Byłam pacjentką doktora kilka lat. Dopóki miałam lat 20+ i byłam pacjentką rokującą było OK. Gdy urodziłam dziecko (wbrew namowom doktora) nie w jego prywatnym gabinecie traktowanie się zmieniło. Od tego czasu czuję się tam jak pacjent drugiej kategorii. Zaczęło się od straszenia powikłaniami a doszło do napaści słownych. Doktor odnosił się do mnie podniesionym tonem, używał obraźliwych, “chodnikowych” słów, przerywał, nie dawał mi spokojnie się wypowiedzieć nie mówiąc już o wygłaszaniu swoich mądrości stojąc koło parawanu podczas gdy ja stałam przed nim z gołym tyłkiem….. Zostałam potraktowana poniżajaco, conajmniej jakbym była niedouczona i nie rozumiała co się do mnie mówi.
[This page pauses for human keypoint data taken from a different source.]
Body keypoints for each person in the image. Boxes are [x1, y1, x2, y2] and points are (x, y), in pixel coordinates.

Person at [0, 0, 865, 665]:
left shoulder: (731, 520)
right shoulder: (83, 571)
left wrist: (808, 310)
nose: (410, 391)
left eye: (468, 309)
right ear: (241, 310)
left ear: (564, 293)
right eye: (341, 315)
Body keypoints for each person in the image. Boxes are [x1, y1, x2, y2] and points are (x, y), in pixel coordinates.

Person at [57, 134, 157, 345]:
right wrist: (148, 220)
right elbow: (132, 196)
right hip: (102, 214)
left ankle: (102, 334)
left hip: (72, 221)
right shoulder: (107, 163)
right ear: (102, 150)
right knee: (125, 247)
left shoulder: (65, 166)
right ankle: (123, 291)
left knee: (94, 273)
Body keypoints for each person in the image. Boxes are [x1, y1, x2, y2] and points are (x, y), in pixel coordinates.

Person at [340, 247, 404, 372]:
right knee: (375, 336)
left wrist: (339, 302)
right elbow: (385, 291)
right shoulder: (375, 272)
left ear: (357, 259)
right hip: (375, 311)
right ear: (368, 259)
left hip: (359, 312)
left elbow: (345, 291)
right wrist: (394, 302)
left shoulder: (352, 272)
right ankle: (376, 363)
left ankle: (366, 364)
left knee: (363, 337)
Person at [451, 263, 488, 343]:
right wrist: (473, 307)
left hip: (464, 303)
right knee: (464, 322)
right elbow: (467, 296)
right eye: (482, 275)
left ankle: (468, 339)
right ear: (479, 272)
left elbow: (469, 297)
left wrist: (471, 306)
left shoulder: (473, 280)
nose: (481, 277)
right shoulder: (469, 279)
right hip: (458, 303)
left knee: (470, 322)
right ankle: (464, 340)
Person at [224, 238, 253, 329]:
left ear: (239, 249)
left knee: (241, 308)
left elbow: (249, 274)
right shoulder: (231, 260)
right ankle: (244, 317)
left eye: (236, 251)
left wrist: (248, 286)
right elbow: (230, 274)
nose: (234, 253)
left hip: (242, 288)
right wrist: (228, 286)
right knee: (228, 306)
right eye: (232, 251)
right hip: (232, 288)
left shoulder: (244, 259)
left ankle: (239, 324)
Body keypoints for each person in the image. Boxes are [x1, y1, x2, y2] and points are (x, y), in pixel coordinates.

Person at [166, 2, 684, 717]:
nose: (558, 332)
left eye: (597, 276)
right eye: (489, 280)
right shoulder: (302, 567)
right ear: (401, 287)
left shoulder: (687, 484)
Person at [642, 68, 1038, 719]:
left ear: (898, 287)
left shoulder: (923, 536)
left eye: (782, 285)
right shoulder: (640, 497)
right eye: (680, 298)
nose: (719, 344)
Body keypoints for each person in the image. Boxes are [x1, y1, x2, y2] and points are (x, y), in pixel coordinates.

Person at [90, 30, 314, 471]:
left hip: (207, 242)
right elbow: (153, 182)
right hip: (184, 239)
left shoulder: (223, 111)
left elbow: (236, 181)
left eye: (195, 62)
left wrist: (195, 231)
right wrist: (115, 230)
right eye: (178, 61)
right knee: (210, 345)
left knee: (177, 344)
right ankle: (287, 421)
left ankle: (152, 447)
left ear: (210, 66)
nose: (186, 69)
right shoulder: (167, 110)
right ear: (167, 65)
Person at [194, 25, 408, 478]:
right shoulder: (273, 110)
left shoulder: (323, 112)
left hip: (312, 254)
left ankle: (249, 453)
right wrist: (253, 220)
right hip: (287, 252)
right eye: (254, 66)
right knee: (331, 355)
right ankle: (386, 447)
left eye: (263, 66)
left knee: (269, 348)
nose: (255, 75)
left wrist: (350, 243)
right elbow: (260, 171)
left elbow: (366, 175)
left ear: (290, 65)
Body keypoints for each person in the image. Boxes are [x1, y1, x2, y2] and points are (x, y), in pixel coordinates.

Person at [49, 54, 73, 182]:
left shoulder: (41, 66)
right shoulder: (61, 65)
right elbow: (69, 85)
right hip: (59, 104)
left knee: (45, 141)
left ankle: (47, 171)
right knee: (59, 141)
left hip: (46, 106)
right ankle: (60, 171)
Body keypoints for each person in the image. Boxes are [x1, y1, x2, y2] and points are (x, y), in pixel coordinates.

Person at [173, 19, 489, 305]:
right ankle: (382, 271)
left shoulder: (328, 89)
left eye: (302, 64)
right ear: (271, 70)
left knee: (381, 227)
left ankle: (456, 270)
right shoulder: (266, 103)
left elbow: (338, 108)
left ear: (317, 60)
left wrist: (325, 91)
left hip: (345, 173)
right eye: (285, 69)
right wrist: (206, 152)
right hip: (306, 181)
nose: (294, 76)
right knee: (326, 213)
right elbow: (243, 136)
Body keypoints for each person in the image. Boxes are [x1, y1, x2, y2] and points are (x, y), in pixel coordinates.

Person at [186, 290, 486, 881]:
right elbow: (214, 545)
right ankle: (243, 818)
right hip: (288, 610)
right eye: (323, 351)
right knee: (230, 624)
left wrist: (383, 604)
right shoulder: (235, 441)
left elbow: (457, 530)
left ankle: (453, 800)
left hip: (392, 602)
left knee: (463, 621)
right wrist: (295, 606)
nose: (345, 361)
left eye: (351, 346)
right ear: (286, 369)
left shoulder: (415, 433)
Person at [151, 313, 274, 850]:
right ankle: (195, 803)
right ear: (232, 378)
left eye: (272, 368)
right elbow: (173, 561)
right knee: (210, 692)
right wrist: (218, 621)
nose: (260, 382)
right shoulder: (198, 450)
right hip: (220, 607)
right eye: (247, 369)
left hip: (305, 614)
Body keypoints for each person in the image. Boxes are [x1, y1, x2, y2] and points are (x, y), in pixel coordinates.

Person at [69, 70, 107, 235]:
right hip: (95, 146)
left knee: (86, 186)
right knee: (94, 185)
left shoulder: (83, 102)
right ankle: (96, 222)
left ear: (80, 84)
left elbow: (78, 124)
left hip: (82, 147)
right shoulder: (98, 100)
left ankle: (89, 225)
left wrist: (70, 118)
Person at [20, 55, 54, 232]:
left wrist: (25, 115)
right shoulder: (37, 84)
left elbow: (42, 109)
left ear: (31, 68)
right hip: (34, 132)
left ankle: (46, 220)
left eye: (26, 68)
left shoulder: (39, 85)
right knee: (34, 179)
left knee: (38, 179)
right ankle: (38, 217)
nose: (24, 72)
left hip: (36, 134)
Trzeba więc jeszcze huknąć..
W żadnym innym żarskim gabinecie nie zostałam tak potraktowana…I to za własne pieniądze! Dodam, że zaaplikowane leczenie (koszt wraz z wizytą 490 zł!) nie odniosło pożądanego skutku.
Duze rozczarowanie Panem Dr, do ktorego (chodzilam przez 10lat) przyjechalam w ostatnim trymestrze, Pan Dr nie zalozyl mi karty ciazy, zrobil usg skasowal 100zl, poobgadywal ludzi ze szpitala zaganskiego... powtarzal zebym sie zastanowila czy chce rodzic u niego to tylko 2500zl i wtedy sie dogadamy... nie przejrzal moich wynikow badan, pytal o rzeczy, ktore mogl znalezc w swoim komputerze bo przeciez baze danych pacjentow ma;(
generalnie motywem przewodnim wizyty byla kasa;(
pan Blitek jest nie miły lekceważący i bez kultury.Nie wiedziałam jak sie mam zachować w gabinecie a odwiedziłam już wielu ginekologów.jak mu powiedziala ze nie zamieżam mieć narazie dzieci to bardzo dociekiwał dlaczego i prawił mi morały.to jest każdego sprawa czy chce.wyszłam ze łzami w oczach tak mnie zmieszał.Moja noga nioe postanie już w jego gabinecie.Zdecydownie odradzam widac lubi pacjentki w ciąży które daja mu zarobić.